Is the age of this very old man statistically believable?

The Monte Carlo Method

Age 16 to 18 Challenge Level:

Why do this problem?

This problem is a good way to engage students with many ideas in statistics. It can be accessed at a variety of levels.

Possible approach

The activity works well as a group discussion. The most important features are the questions raised by the process. Students may come up with their own statistical questions in using this activity. It can be related to basic intuitive probability or more formal expectation analysis. Questions of convergence of the expression for the area can also be adressed informally or related to ideas surrounding the central limit theorem and the law of large numbers.

Key questions

  • What is the chance of a randomly thrown cell falling under a shape?
  • Are there any cells which might be problematic? How might we deal with those?
  • How reliable would you think that this method might be?

Possible extension

Able students will want to focus on the question of creating an algorithm for deciding when to stop generating random squares.
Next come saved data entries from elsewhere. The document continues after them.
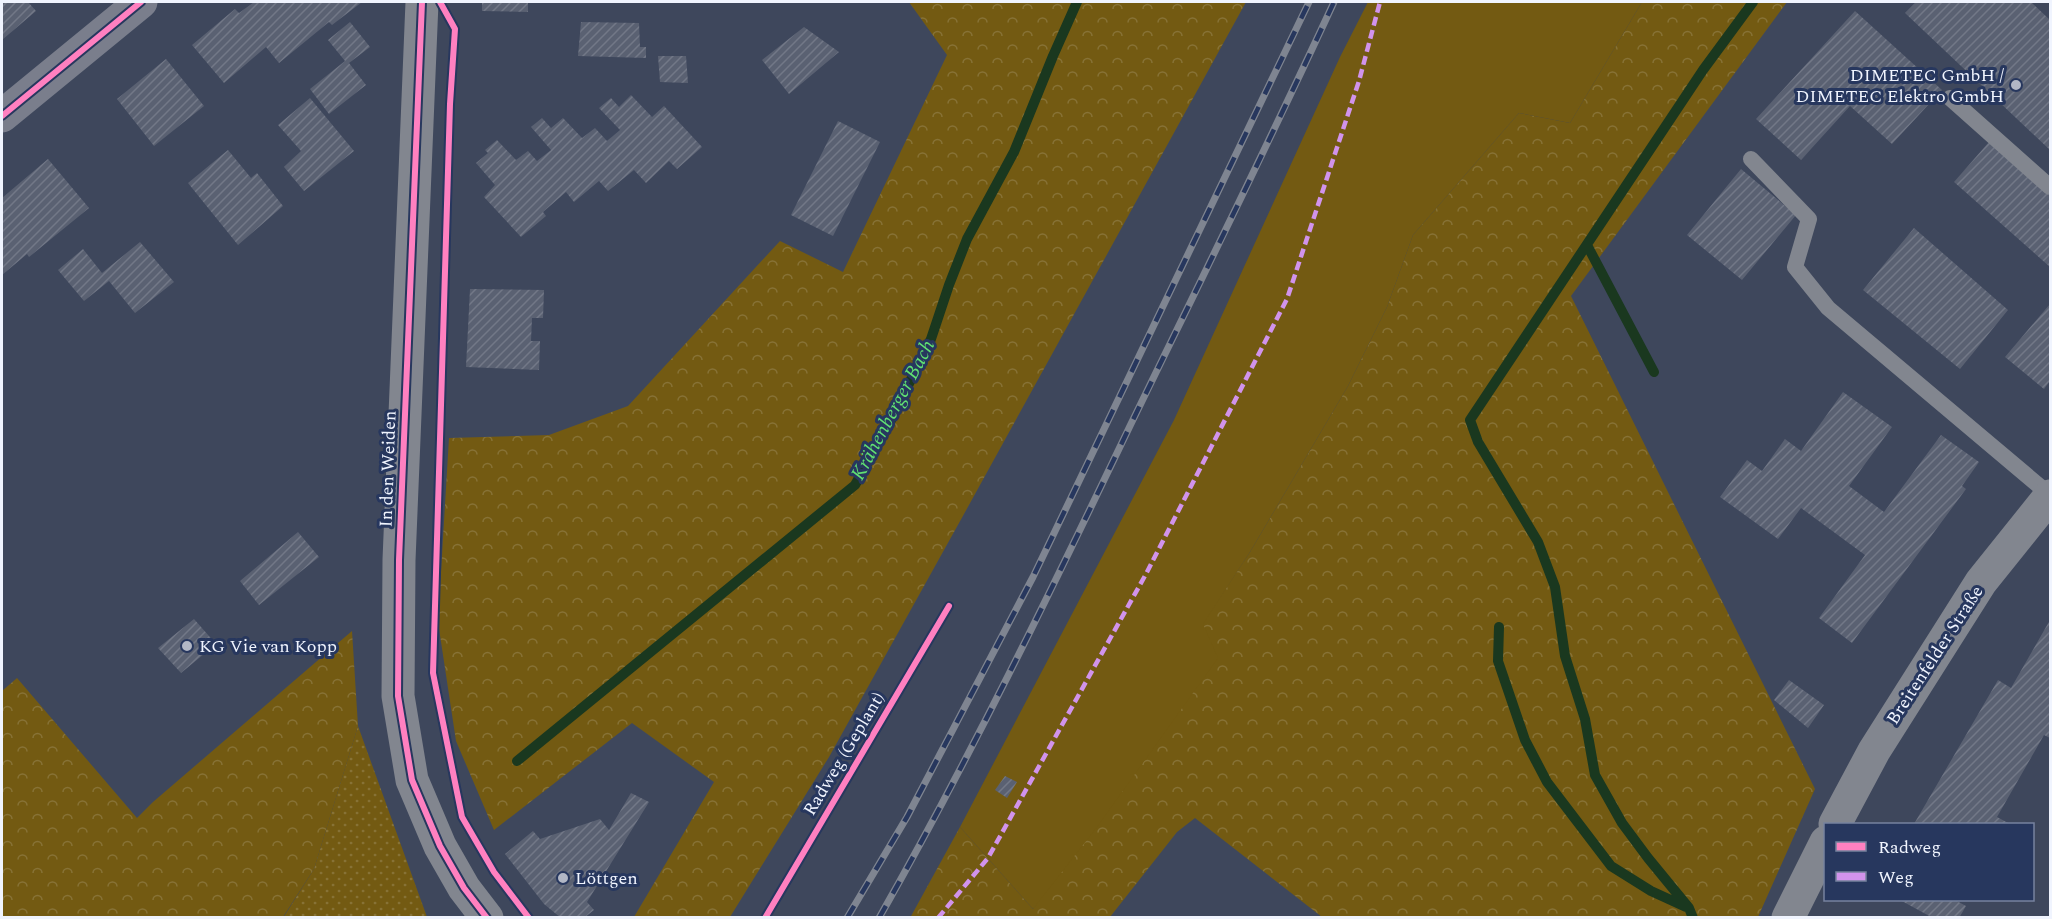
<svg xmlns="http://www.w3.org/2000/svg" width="2052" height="919" font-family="Spectral,serif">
<defs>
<pattern id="grass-dots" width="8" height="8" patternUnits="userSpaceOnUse" patternTransform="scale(1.5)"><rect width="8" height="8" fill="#735a12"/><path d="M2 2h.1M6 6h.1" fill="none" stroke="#877236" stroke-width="1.8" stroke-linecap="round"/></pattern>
<pattern id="forest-crowns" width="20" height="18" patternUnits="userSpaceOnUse" patternTransform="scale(1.5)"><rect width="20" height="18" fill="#735a12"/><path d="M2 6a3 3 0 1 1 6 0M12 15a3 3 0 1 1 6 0" fill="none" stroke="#877236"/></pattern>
<pattern id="building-hatch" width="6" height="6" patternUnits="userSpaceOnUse" patternTransform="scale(1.5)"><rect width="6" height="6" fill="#5a6172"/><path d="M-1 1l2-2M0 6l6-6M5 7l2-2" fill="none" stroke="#727887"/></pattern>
</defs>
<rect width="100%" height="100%" fill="#3e475c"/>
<path fill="url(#grass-dots)" d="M358 726 427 917 283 918 314 869Z"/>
<path fill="url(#forest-crowns)" d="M909 2H1246L964 514 829 757 730 917H634L714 782 632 723 494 830 456 741 438 622 449 438 549 435 628 406 780 241 843 272 947 55Z
M1642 2H1787L1571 296 1815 789 1758 917H1322L1195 818 1177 832 1110 917 910 918 960 827 1033 909 1202 624 1250 552 1348 386 1387 307 1413 235 1519 113 1570 123Z
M352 631 358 726 314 869 283 917H2V691L17 678 137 818 153 802Z"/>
<path fill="#735a12" d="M1368 2H1642L1570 123 1519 113 1413 235 1387 307 1348 386 1250 552 1203 624 1218 658 1097 827 1033 909 960 827 1174 420 1340 57Z"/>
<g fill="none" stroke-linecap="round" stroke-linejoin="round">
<path stroke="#1a381f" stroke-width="10" d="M1587 245 1654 372
M1499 627 1498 661 1525 740 1547 782 1611 866 1651 891 1686 907
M517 761 855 485 887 428 931 339 949 285 967 239 1014 152 1053 56 1077 2
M1693 918 1689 908 1648 858 1622 823 1595 775 1585 719 1565 656 1555 587 1538 542 1478 442 1470 420 1703 70 1753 2"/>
</g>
<path fill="url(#building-hatch)" d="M2 2H28L36 11 2 40Z
M254 2H362L332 25 329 22 279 63 266 47 224 83 192 45 235 9 239 13Z
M482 2H528V12L482 11Z
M1916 2H2031L2050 20V150L1905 13Z
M1855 11 1942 90 1892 144 1850 106 1801 160 1756 119Z
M350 22 370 47 349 63 366 85 329 114 310 89 345 61 328 40Z
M581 22 639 23 640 47H646V58L578 56Z
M804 27 839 52 789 94 762 60Z
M658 56H686L688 83 660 82Z
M166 59 204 106 154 146 117 99Z
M631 95 652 117 664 106 702 147 677 169 669 161 646 183 634 170 608 191 599 181 574 202 566 192 543 212 546 216 521 237 484 197 495 185 476 163 488 153 485 150 497 140 516 160 528 151 537 161 551 150 531 127 542 118 551 128 563 118 582 138 595 128 607 141 620 130 599 108 611 98 619 107Z
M310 98 354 151 304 191 284 167 301 151 278 125Z
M838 121 880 142 833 236 791 215Z
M1989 142 2050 196V267L1954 182Z
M228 150 251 178 257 173 283 206 238 245 188 183Z
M48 159 89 208 29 257 27 254 2 275V198Z
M1741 169 1796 215 1742 280 1687 235Z
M1914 228 2008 310 1960 369 1863 290Z
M140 242 174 282 135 313 109 281 84 301 58 270 83 249 102 273Z
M470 289 544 290 543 318H532L531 341H540L539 370 466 367Z
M2050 304V381L2044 389 2005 357Z
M1843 392 1892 427 1849 486 1884 512 1941 435 1979 462 1962 486 1966 489 1852 643 1819 618 1865 555 1801 508 1778 539 1720 497 1747 460 1762 471 1785 439 1801 451Z
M298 532 319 557 259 605 240 581Z
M194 619 216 644 181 673 158 648Z
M2050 620V738L2044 735 1997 817 2010 824H1914L1998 680 2011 688Z
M1789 680 1824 705 1808 728 1774 700Z
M1005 776 1017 782 1007 798 995 790Z
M631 793 649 802 587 902 594 910 584 918H561L544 904 505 854 533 831 540 839 600 819 609 830Z
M1900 900H1955L1966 906 1959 918H1933Z"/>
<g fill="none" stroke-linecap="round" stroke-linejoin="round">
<path stroke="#82868f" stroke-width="16" d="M1950 98 2050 187
M1751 159 1809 219 1795 267 1828 308 2050 495"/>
<path stroke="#82868f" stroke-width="33" d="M422 2 399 560 398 696 412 780 440 846 464 888 487 918
M1835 824 1874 751 1981 582 2050 496
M1788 918 1826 842"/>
<path stroke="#7a7e8c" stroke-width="33" d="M2 116 141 2"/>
<g stroke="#7f8591" stroke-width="7">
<path id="rail" d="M847 918 907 817 1033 577 1309 2
M879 918C970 758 1050 593 1129 428 1198 286 1268 145 1334 2"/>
</g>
<use href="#rail" stroke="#27375e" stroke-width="4.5" stroke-dasharray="14" stroke-linecap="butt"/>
<path stroke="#d193ec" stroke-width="4.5" stroke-dasharray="9 4.5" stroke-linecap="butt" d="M938 918 988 858 1146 574 1287 299 1359 81 1380 2"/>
<g stroke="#27375e" stroke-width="10">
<path id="cycleway" d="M422 2 399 560 398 696 412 780 440 846 464 888 487 918
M440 2 455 29 450 104 433 673 462 817 494 872 529 918
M2 116 141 2
M765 918 949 606"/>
</g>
<use href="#cycleway" stroke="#ff80c0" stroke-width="6"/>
</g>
<g fill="#b2b7c5" stroke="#27375e" stroke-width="2">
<circle cx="2016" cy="85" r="6"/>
<circle cx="187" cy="646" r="6"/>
<circle cx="563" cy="878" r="6"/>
</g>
<g text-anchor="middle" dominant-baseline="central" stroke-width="6" stroke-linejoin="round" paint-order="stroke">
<g font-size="18" fill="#f0f4fe" stroke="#27375e" text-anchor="start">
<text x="2004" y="75" text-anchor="end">DIMETEC GmbH /<tspan x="2004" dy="21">DIMETEC Elektro GmbH</tspan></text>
<text x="199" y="646">KG Vie van Kopp</text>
<text x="575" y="878">Löttgen</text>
</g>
<g font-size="18" fill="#f0f4fe" stroke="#27375e">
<text transform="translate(388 469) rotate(-88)">In den Weiden</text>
<text transform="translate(1935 655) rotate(-57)">Breitenfelder Straße</text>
<text transform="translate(844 754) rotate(-59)">Radweg (Geplant)</text>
</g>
<g font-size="20" font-style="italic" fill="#61e272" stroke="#27375e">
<text transform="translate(893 410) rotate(-62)">Krähenberger Bach</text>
</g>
</g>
<rect width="2052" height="919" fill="none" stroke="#f0f4fe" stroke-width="6"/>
<rect x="1824" y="823" width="210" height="78" fill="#27375e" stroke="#77839e" stroke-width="1.5"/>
<rect x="1836" y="842" width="30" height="9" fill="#ff80c0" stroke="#77839e" stroke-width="1.5"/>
<text x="1878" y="853" font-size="18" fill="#f0f4fe">Radweg</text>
<rect x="1836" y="872" width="30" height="9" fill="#d193ec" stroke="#77839e" stroke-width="1.5"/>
<text x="1878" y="883" font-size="18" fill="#f0f4fe">Weg</text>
</svg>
They can also relate this to work on the central limit theorem. They might like to consider a refinement of the algorithm which takes into account the boundary of the shape.

Possible support

Just using the activity in a hands-on fashion to find areas by recording whether randomly generated squares fall under or to the side of a shape can really reinforce the understanding of basic ideas in statistics. Encourage students to note when questions or uncertainties in the process arise.